-- Your objective --
Answer these questions about the syslog-ng mailing list message:
1. What did Roberto Nibali ask about adding?
2. How many macros existed when the macro expansion code was first written?
3. How many entries does the table contain now?

-- Page extract --
━━━━━━━━

[syslog-ng]performance test questions

Balazs Scheidler syslog-ng@lists.balabit.hu
Thu, 20 Feb 2003 18:15:16 +0100


--EVF5PPMfhYS0aIcm
Content-Type: text/plain; charset=iso-8859-1
Content-Disposition: inline

On Thu, Feb 20, 2003 at 04:47:53PM +0100, Roberto Nibali wrote:
> Hi,
> 
> >no, your feedback is appreciated.
> 
> Another thing is the rather high performance loss with enabled templates. I 
> understand that in case of templates, more of a message has to be inspected 
> but I'm asking myself if there would be a possibility to add some kind of a 
> caching mechanism?

I'm not really surprised the macro expansion has performance problems. When
I wrote that code only 6-8 macros existed, I've checked my table and it
contains 51 entries. All looked up sequentially. Very bad performance wise.

Attached you'll find a patch which changes this to a faster algorithm. I
have also tested it.

━━━━━━━━

-- Data rows --

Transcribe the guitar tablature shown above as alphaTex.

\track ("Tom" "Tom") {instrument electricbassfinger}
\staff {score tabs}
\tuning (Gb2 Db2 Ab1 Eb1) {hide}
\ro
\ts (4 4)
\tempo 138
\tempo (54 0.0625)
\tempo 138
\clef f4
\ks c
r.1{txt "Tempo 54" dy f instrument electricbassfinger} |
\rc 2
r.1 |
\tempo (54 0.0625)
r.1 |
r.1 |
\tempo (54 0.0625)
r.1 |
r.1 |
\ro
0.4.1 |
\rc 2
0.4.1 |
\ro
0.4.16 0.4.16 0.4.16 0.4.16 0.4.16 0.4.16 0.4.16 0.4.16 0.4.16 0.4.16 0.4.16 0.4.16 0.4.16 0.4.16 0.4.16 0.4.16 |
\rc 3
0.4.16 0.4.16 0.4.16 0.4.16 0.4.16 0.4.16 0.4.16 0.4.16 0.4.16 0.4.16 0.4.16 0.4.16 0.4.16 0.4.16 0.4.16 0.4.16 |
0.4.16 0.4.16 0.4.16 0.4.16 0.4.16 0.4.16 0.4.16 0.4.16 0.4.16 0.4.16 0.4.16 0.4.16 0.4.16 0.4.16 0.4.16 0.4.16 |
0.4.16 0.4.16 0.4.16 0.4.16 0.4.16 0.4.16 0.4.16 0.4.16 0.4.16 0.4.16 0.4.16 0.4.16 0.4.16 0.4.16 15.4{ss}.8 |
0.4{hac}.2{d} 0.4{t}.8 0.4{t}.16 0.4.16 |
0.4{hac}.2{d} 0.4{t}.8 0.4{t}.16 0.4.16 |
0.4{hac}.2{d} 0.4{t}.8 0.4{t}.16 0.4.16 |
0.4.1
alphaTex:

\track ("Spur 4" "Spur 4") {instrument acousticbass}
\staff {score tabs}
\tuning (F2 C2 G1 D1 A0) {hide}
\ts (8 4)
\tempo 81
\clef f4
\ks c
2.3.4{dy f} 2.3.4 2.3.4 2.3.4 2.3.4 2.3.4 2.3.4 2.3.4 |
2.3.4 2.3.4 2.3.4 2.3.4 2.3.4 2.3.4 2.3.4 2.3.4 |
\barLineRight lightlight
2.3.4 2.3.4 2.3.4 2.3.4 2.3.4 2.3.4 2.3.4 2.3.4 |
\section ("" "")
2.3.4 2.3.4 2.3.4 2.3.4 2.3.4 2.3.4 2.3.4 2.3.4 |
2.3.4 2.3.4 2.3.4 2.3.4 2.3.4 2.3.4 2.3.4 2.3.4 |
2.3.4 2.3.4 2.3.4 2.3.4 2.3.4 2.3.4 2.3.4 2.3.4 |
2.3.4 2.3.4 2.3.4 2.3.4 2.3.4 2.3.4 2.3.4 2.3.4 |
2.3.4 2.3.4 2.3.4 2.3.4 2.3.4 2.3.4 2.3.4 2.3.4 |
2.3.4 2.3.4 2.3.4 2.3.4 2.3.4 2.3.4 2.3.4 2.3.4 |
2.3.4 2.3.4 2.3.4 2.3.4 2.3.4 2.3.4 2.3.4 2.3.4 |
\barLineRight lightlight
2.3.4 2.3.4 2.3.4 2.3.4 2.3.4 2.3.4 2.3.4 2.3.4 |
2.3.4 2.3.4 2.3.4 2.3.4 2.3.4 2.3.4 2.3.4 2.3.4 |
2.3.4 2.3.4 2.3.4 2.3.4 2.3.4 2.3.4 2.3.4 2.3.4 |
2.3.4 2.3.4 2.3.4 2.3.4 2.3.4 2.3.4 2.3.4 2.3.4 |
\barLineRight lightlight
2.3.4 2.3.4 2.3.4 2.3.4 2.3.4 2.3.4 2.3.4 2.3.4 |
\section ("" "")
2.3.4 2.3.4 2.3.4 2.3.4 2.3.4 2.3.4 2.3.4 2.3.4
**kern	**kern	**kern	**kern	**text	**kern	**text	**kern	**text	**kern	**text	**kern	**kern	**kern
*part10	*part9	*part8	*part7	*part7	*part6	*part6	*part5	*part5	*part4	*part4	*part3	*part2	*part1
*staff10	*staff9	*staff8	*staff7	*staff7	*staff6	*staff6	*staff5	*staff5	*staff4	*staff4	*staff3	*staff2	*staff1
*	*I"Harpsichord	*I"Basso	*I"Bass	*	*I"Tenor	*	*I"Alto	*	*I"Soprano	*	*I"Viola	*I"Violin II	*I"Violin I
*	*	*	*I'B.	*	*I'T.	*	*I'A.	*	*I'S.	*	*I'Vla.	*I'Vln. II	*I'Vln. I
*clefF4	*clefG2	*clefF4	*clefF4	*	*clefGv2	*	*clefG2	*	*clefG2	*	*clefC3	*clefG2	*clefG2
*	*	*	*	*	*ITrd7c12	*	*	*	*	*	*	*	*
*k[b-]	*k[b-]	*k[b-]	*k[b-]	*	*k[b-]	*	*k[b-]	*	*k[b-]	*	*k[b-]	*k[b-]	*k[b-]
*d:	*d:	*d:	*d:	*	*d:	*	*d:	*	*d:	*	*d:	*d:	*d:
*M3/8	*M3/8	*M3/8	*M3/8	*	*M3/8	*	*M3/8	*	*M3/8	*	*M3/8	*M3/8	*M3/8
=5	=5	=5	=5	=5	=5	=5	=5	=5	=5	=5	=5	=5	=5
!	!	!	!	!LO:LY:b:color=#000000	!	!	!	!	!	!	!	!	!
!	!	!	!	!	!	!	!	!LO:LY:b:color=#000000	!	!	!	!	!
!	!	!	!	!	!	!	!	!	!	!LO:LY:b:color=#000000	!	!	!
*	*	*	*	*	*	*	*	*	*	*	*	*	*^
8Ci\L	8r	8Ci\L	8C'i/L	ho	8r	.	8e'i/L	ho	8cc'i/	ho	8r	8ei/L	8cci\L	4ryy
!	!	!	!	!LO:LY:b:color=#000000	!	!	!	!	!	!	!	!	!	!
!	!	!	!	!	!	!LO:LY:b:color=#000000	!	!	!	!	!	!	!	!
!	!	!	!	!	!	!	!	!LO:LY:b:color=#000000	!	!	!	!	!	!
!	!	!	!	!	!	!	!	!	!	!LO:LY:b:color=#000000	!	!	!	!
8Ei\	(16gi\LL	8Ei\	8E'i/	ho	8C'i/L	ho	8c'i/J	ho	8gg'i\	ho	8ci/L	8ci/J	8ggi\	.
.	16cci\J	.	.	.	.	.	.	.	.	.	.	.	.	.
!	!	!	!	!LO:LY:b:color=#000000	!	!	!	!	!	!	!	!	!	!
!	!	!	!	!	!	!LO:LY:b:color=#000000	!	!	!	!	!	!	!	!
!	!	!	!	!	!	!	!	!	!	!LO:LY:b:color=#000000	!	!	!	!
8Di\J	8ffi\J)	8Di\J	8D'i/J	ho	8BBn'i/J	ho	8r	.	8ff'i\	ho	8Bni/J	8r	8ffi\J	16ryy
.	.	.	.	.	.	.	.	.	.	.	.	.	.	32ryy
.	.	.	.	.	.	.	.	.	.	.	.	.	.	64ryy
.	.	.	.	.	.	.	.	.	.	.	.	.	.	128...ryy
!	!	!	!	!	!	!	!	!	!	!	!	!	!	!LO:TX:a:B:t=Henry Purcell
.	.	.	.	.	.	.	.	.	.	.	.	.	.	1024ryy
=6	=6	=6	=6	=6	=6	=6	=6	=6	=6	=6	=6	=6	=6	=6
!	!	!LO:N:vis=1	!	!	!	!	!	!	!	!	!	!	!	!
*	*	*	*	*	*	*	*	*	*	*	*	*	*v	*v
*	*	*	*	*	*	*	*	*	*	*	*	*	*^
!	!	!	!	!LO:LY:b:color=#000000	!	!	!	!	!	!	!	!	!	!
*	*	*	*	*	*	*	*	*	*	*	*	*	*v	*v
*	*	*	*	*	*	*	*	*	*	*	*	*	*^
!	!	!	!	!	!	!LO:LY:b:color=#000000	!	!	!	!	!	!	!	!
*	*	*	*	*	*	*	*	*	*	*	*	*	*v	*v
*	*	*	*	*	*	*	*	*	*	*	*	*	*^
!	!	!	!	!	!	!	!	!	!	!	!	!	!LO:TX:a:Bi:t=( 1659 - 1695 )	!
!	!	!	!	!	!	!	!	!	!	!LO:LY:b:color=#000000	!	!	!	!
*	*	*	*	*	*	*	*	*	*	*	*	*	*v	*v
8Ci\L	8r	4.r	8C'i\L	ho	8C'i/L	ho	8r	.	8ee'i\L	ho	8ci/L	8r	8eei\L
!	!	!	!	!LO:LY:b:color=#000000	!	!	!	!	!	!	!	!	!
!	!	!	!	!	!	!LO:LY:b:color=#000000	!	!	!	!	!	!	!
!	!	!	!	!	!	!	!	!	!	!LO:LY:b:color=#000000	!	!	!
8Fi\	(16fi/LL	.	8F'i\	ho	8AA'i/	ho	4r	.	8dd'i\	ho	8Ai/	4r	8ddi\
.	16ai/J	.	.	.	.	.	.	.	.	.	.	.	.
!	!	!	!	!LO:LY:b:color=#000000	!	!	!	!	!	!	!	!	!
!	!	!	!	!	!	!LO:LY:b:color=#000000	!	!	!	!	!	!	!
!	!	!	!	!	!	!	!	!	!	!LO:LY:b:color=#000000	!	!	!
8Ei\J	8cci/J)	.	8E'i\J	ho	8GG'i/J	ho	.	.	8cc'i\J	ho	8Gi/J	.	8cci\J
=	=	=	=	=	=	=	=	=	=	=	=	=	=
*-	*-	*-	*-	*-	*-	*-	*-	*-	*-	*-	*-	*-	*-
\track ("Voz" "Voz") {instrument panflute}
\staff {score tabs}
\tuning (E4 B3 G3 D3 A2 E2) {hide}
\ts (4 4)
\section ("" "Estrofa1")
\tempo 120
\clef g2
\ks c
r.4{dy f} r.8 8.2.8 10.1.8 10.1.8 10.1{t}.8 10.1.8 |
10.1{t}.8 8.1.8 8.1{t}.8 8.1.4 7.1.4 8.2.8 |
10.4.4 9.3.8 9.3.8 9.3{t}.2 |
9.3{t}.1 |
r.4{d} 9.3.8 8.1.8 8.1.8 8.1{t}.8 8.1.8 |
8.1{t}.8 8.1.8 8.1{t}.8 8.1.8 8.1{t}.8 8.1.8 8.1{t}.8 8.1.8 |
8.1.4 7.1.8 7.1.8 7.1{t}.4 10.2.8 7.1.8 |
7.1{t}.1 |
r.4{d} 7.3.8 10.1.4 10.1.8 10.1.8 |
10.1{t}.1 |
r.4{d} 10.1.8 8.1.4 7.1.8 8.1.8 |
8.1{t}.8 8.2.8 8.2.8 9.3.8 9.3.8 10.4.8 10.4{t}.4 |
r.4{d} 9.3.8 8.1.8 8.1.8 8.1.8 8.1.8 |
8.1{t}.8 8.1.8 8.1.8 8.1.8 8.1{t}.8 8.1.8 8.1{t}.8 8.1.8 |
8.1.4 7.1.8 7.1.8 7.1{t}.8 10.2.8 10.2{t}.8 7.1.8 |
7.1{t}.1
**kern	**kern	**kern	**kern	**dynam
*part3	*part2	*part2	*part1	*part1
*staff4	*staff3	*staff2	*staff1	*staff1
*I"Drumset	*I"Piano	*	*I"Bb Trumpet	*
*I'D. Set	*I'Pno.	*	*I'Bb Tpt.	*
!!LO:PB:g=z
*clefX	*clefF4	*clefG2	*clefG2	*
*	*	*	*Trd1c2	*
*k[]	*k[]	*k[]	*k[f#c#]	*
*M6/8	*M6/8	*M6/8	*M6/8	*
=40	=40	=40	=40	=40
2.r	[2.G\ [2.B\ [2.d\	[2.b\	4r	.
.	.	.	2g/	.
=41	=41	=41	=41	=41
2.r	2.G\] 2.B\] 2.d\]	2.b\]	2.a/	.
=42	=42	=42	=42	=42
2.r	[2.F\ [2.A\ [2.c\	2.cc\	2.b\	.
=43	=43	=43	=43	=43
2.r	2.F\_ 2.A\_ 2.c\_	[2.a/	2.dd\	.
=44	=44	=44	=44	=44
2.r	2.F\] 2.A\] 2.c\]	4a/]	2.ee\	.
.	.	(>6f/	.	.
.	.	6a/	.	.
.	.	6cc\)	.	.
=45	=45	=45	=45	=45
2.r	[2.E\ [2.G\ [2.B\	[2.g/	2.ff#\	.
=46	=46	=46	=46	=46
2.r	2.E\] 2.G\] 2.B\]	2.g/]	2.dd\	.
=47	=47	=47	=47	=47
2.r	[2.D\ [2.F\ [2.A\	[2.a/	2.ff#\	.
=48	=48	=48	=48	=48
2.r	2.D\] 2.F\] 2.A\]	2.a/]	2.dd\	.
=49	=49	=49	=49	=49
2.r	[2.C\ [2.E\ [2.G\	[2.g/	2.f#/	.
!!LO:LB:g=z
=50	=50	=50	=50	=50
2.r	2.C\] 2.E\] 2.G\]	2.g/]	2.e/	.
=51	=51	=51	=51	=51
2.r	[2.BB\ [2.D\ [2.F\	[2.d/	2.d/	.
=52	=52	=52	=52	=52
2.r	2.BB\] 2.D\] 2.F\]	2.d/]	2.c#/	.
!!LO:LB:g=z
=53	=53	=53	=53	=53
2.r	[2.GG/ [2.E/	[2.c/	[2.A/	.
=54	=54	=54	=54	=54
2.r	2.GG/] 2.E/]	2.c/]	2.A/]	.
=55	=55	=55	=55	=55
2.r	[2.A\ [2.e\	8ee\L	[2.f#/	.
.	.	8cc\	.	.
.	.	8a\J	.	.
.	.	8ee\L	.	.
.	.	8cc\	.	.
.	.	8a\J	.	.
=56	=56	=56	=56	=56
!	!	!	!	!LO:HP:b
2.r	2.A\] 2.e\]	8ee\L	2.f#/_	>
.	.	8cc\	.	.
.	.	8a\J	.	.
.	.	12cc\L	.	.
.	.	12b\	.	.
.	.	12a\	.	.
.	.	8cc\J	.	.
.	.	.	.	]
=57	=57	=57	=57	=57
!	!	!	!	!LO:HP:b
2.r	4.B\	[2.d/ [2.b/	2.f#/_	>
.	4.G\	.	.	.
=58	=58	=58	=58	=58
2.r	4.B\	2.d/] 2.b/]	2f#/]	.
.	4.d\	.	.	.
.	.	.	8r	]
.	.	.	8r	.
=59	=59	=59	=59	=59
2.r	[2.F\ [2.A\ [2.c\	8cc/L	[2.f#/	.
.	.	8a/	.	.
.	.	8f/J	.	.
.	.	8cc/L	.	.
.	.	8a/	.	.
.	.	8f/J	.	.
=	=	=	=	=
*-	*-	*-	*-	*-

━━━━━━━━

-- Reply to the task --
1. Some kind of a caching mechanism.
2. Only 6-8 macros.
3. 51 entries.